Action item ▸ Return the text read from all of the records below word for word, line by line, and leave the pictures out of your answer.

[Dataset entries]
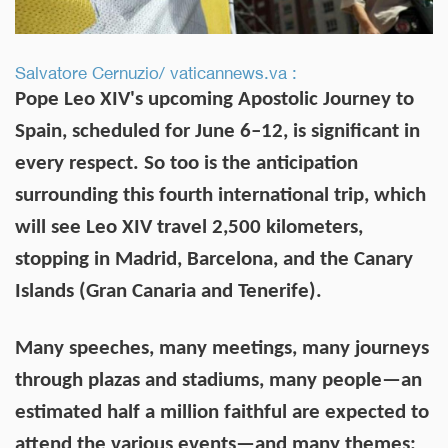
Salvatore Cernuzio/ vaticannews.va :
Pope Leo XIV's upcoming Apostolic Journey to
Spain, scheduled for June 6–12, is significant in
every respect. So too is the anticipation
surrounding this fourth international trip, which
will see Leo XIV travel 2,500 kilometers,
stopping in Madrid, Barcelona, and the Canary
Islands (Gran Canaria and Tenerife).
Many speeches, many meetings, many journeys
through plazas and stadiums, many people—an
estimated half a million faithful are expected to
attend the various events—and many themes:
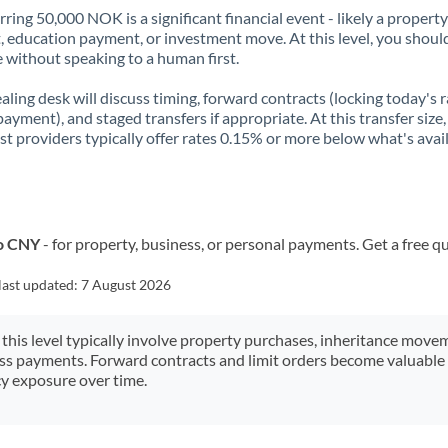
rring 50,000 NOK is a significant financial event - likely a property
, education payment, or investment move. At this level, you shoul
 without speaking to a human first.
aling desk will discuss timing, forward contracts (locking today's r
payment), and staged transfers if appropriate. At this transfer size,
ist providers typically offer rates 0.15% or more below what's avai
to CNY
- for property, business, or personal payments. Get a free q
last updated:
7 August 2026
 this level typically involve property purchases, inheritance move
ess payments. Forward contracts and limit orders become valuable 
y exposure over time.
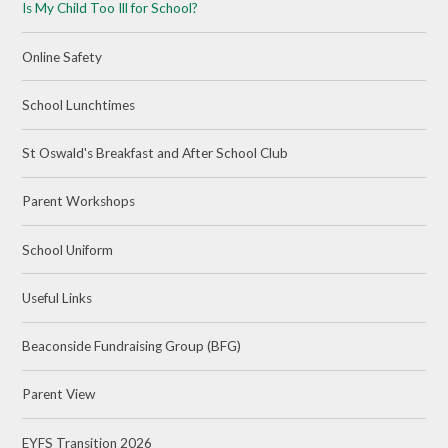
Is My Child Too Ill for School?
Online Safety
School Lunchtimes
St Oswald's Breakfast and After School Club
Parent Workshops
School Uniform
Useful Links
Beaconside Fundraising Group (BFG)
Parent View
EYFS Transition 2026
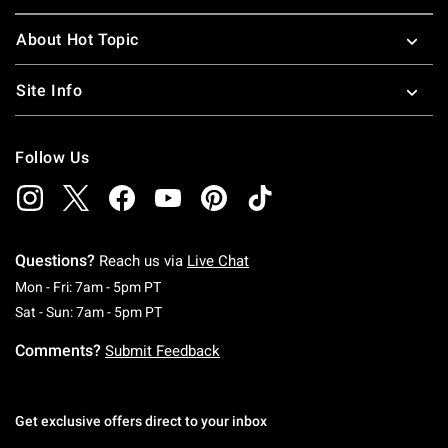
About Hot Topic
Site Info
Follow Us
Questions?
Reach us via
Live Chat
Monday To Friday: 7 AM To 5 PM Pacific Time
Mon - Fri: 7am - 5pm PT
Saturday To Sunday: 7 AM To 5 PM Pacific Ti
Sat - Sun: 7am - 5pm PT
Comments?
Submit Feedback
Get exclusive offers direct to your inbox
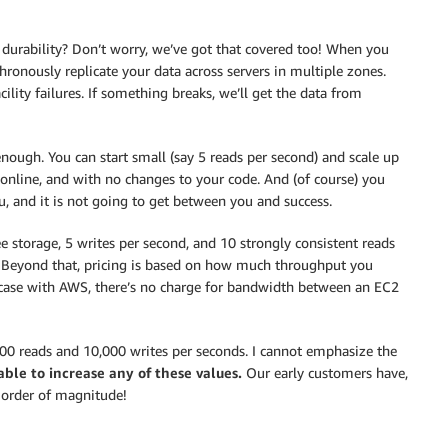
a durability? Don’t worry, we’ve got that covered too! When you
hronously replicate your data across servers in multiple zones.
ility failures. If something breaks, we’ll get the data from
ough. You can start small (say 5 reads per second) and scale up
 online, and with no changes to your code. And (of course) you
 and it is not going to get between you and success.
e storage, 5 writes per second, and 10 strongly consistent reads
). Beyond that, pricing is based on how much throughput you
 case with AWS, there’s no charge for bandwidth between an EC2
000 reads and 10,000 writes per seconds. I cannot emphasize the
able to increase any of these values.
Our early customers have,
n order of magnitude!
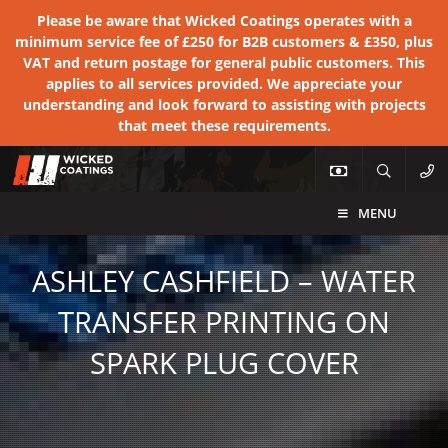
Please be aware that Wicked Coatings operates with a
minimum service fee of £250 for B2B customers & £350, plus
VAT and return postage for general public customers. This
applies to all services provided. We appreciate your
understanding and look forward to assisting with projects
that meet these requirements.
MENU
ASHLEY CASHFIELD – WATER
TRANSFER PRINTING ON
SPARK PLUG COVER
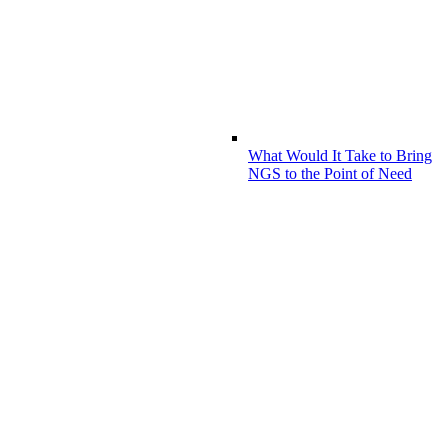
What Would It Take to Bring
NGS to the Point of Need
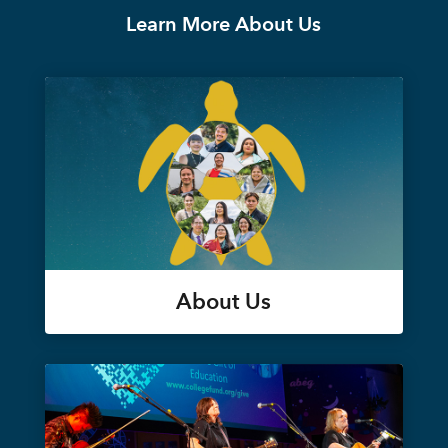
Learn More About Us
About Us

Answer to the exercise ▸
Salvatore Cernuzio/ vaticannews.va :
Pope Leo XIV's upcoming Apostolic Journey to
Spain, scheduled for June 6–12, is significant in
every respect. So too is the anticipation
surrounding this fourth international trip, which
will see Leo XIV travel 2,500 kilometers,
stopping in Madrid, Barcelona, and the Canary
Islands (Gran Canaria and Tenerife).
Many speeches, many meetings, many journeys
through plazas and stadiums, many people—an
estimated half a million faithful are expected to
attend the various events—and many themes:
rring 50,000 NOK is a significant financial event - likely a property
, education payment, or investment move. At this level, you shoul
 without speaking to a human first.
aling desk will discuss timing, forward contracts (locking today's r
payment), and staged transfers if appropriate. At this transfer size,
ist providers typically offer rates 0.15% or more below what's avai
to CNY
- for property, business, or personal payments. Get a free q
last updated:
7 August 2026
 this level typically involve property purchases, inheritance move
ess payments. Forward contracts and limit orders become valuable 
y exposure over time.
Is My Child Too Ill for School?
Online Safety
School Lunchtimes
St Oswald's Breakfast and After School Club
Parent Workshops
School Uniform
Useful Links
Beaconside Fundraising Group (BFG)
Parent View
EYFS Transition 2026
About Hot Topic
Site Info
Follow Us
Questions?
Reach us via
Live Chat
Monday To Friday: 7 AM To 5 PM Pacific Time
Mon - Fri: 7am - 5pm PT
Saturday To Sunday: 7 AM To 5 PM Pacific Ti
Sat - Sun: 7am - 5pm PT
Comments?
Submit Feedback
Get exclusive offers direct to your inbox
a durability? Don’t worry, we’ve got that covered too! When you
hronously replicate your data across servers in multiple zones.
ility failures. If something breaks, we’ll get the data from
ough. You can start small (say 5 reads per second) and scale up
 online, and with no changes to your code. And (of course) you
 and it is not going to get between you and success.
e storage, 5 writes per second, and 10 strongly consistent reads
). Beyond that, pricing is based on how much throughput you
 case with AWS, there’s no charge for bandwidth between an EC2
000 reads and 10,000 writes per seconds. I cannot emphasize the
able to increase any of these values.
Our early customers have,
n order of magnitude!
Please be aware that Wicked Coatings operates with a
minimum service fee of £250 for B2B customers & £350, plus
VAT and return postage for general public customers. This
applies to all services provided. We appreciate your
understanding and look forward to assisting with projects
that meet these requirements.
MENU
ASHLEY CASHFIELD – WATER
TRANSFER PRINTING ON
SPARK PLUG COVER
What Would It Take to Bring
NGS to the Point of Need
Learn More About Us
About Us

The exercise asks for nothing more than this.